Your entire life, lol. ↩︎

algernon@lemmy.ml · 8 months ago

This feature will fetch the page and summarize it locally. It’s not being used for training LLMs.

And what do you think the local model is trained on?

It’s practically like the user opened your website manually and skimmed the content

It is not. A human visitor will skim through, and pick out the parts they’re interested in. A human visitor has intelligence. An AI model does not. An AI model has absolutely no clue what they user is looking for, and it is entirely possible (and frequent) that it discards the important bits, and dreams up some bullshit. Yes, even local ones. Yes, I tried, on my own sites. It was bad.

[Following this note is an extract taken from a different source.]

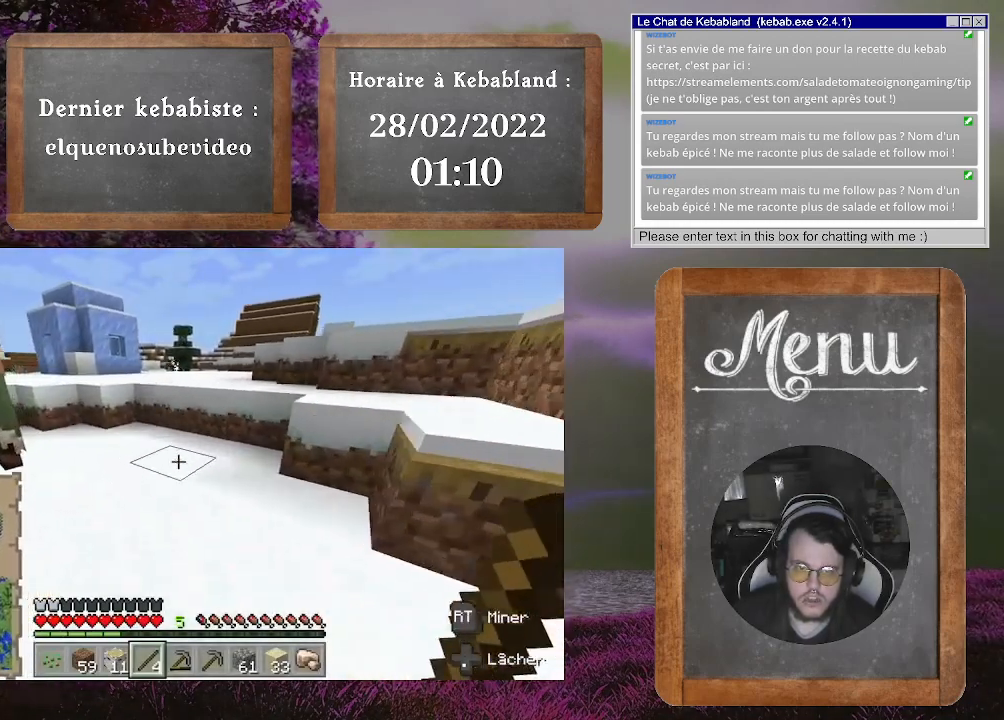
{"buttons": [], "left_stick": "up", "right_stick": "center", "events": [[300, "left_stick", "up"]]}
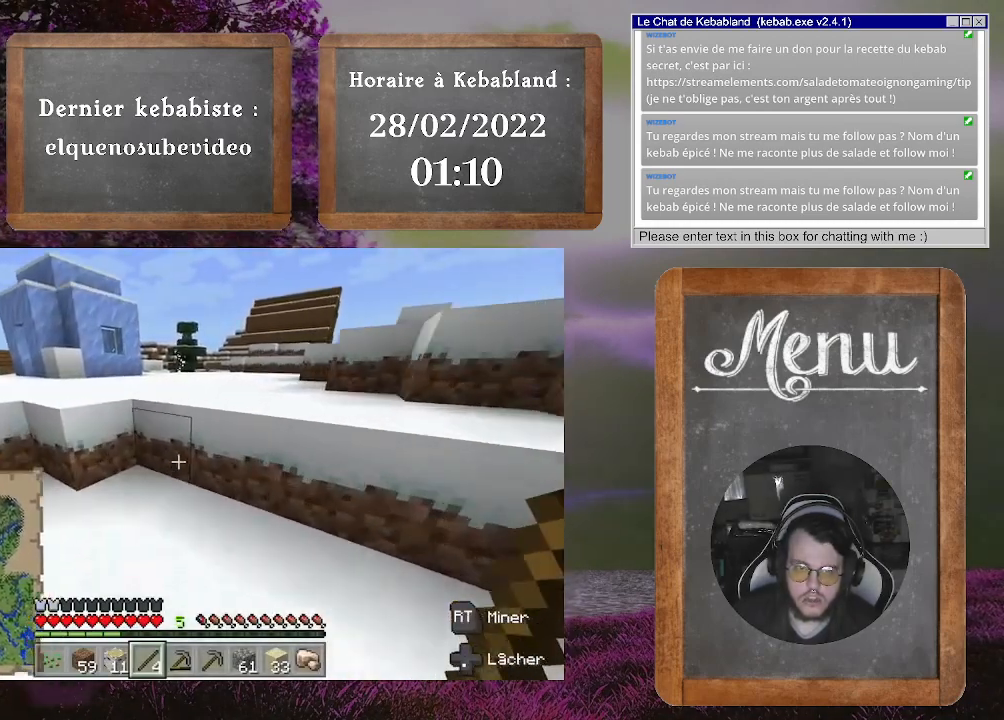
{"buttons": [], "left_stick": "up", "right_stick": "center", "events": [[100, "A", "down"], [267, "A", "up"]]}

It has value to a lot of people including me so it’s not garbage.

If it does, please don’t come anywhere near my stuff. I don’t share my work only for an AI to throw away half of it and summarize it badly.

But if you make it garbage intentionally then everyone will just believe your website is garbage and not click the link after reading the summary.

If people who prefer AI summaries stop visiting, I’ll consider that as a win. I write for humans, not for bots. If someone doesn’t like my style, or finds me too verbose, then my content is not for them, simple as that. And that’s ok, too! I have no intention of appealing to everyone.

algernon@lemmy.ml · edit-2 8 months ago

Pray tell, how am I making anyone’s browsing experience worse? I disallow LLM scrapers and AI agents. Human visitors are welcome. You can visit any of my sites with Firefox, even 139 Nightly, and it will Just Work Fine™. It will show garbage if you try to use an AI summary, but AI summaries are garbage anyway, so nothing of value is lost there.

I’m all for a free and open internet, as long as my visitors act respectfully, and don’t try to DDoS me from a thousand IP addresses, trying to train on my work, without respecting the license. The LLM scrapers and AI agents do not respect my work, nor its license, so they get a nice dose of garbage. Coincidentally, this greatly reduces the load on my backend, so legit visitors can actually access what they seek. Banning LLM scrapers & AI bots improves the experience of my legit visitors, because my backend doesn’t crumble under the load.

algernon@lemmy.ml · edit-2 8 months ago

I wonder if the preview does a pre-fetch which can be identified as such? As in, I wonder if I’d be able to serve garbage for the AI summarizer, but the regular content to normal views. Guess I’ll have to check!

Update: It looks like it sends an X-Firefox-Ai: 1 header. Cool. I can catch that, and deal with it.

algernon@lemmy.ml · 10 months ago

Considering the amount of CVEs the kernel puts out, I’d argue there’s plenty there that’s broken, and could be fixed by implementing them in a language less broken than C.